# Wasserspitzmaus?



## Hose (7. Apr. 2018)

Hallo Zusammen,

sagt mal. Wenn ich am Teich stehe, unterwasser ein maulwurfgroßes Säugeteil mit Fell und spitzen Schwanz tauchen sehe, es nach einer halben Minute unter Wasser im Uferbereich verschindet, ist das dann eine Wasserspitzmaus, oder gibt es weitere Alternativen.
War schon sehr erschreckt ein Alien in meinem 10000 l naturbelassenen Teich zu sehen. Wollte schon Rettungsmaßnahmen ergreifen.

lg
Hose


----------



## Zacky (7. Apr. 2018)

Wikipedia sagt dazu folgendes Wasserspitzmaus


----------



## Hose (7. Apr. 2018)

Ja, das hatte ich auch gefunden.
Aber gibt es Alternativen?
Wundert mich schon, sowas eher seltenes in unserem "Standard-Garten" zu finden.


----------



## Tottoabs (8. Apr. 2018)

Hose schrieb:


> Aber gibt es Alternativen?


Bisamratte, Biber, Nurtia, Otter, oder ggf auch eine normale Wanderratte



Hose schrieb:


> maulwurfgroßes Säugeteil mit Fell


Ich weiß zwar nicht wie groß bei euch die Maulwürfe werden....tippe aber bei der Größenangabe auch auf die Spitzmaus.


----------



## trampelkraut (8. Apr. 2018)

Ich habe schon mal einen Maulwurf über einen 5m breiten Bach schwimmen sehen, ob er auch tauchen kann weiß ich nicht.


----------



## hessi (8. Apr. 2018)

Wir hatten auch eine Wasserspitzmaus im Teich,wenn man sich ruhig neben den Teich setzt kann man der Maus schön zusehen.Sie frisst hin und wieder auch mal ein __ Moderlieschen.
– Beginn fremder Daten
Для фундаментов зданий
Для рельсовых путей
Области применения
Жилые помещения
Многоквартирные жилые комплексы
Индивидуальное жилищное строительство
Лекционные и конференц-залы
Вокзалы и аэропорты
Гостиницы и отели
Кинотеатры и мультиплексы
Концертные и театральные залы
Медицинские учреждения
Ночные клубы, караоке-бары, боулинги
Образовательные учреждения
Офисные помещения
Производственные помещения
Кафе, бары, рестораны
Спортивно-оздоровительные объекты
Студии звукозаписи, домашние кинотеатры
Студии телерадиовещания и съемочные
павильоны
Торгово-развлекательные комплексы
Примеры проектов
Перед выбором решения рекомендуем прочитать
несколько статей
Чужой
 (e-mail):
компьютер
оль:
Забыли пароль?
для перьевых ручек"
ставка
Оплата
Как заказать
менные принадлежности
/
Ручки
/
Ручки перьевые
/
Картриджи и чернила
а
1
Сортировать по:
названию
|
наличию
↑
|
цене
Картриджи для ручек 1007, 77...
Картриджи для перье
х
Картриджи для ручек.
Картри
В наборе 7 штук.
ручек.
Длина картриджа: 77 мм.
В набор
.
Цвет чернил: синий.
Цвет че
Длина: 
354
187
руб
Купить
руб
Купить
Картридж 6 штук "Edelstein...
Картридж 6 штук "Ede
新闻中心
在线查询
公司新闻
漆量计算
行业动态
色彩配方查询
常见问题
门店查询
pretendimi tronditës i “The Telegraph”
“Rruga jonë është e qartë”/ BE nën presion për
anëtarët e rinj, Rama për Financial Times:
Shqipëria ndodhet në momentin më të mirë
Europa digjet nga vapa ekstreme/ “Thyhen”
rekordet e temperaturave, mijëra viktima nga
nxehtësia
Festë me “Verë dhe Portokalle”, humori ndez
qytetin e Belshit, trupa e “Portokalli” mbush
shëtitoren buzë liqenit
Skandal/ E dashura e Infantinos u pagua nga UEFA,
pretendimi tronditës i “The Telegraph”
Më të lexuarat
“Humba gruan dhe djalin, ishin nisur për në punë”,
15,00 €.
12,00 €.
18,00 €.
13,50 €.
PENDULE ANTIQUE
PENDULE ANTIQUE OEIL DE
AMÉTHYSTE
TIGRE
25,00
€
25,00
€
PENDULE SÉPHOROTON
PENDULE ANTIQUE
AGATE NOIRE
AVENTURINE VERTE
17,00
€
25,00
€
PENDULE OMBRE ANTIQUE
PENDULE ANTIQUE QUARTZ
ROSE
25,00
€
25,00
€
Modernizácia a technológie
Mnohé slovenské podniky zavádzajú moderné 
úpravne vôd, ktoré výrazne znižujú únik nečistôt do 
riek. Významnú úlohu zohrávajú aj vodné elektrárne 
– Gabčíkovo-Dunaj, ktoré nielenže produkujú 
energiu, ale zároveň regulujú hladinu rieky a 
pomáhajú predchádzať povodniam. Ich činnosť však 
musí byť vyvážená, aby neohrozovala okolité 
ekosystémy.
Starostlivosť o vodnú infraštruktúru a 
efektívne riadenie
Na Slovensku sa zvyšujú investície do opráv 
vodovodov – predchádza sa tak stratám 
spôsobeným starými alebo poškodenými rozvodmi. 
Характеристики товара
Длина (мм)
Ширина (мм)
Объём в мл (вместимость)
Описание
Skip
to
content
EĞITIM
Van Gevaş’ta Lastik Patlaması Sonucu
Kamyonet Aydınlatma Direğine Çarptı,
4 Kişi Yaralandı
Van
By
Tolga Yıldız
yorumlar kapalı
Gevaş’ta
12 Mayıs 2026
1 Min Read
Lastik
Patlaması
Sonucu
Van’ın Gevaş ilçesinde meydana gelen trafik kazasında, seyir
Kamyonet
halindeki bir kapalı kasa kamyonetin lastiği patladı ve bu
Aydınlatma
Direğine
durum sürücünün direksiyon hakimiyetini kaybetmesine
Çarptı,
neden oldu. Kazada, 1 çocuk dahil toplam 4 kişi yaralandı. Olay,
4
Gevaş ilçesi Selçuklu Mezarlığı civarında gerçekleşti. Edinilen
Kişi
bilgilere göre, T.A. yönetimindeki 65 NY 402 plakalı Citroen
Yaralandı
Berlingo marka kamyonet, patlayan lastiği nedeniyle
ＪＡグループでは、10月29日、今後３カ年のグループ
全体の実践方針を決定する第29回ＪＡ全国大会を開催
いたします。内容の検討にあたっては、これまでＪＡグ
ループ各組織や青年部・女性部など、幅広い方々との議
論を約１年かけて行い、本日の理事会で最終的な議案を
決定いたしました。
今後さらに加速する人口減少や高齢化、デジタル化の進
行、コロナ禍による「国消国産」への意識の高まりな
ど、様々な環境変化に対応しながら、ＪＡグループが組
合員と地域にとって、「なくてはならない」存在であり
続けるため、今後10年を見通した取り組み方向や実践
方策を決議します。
_View: https://m.youtube.com/watch?v=Gok7l6C1LEE_


----------



## Hose (8. Apr. 2018)

Ja, genauso sah es aus. Ist ja der Hammer. Ich freue mich über den seltenen Gast.
Muss ich mir Sorgen wegen meines badenden Labradors machen?
Bei Wiki steht, sie gehören zu den giftigen Säugetieren.


----------



## hessi (8. Apr. 2018)

katzen fressen ja auch keine Spitzmäuse ,töten sie zwar aber lassen Sie dann liegen.Vielleicht haben Hunde auch den Instinkt.


----------



## Hose (8. Apr. 2018)

Ne, ich meine andersrum. Unser Labbi tut keinem Tier was zuleibe.
Aber der Biss der Wasserspitzmaus ist laut Wiki giftig.
Denke nicht, dass der Hund ins Beuteschema passt. Aber durch Unfall oder Schrecken von der Maus gebissen werden könnte.
Mache mir aber nicht wirklich Sorgen.


----------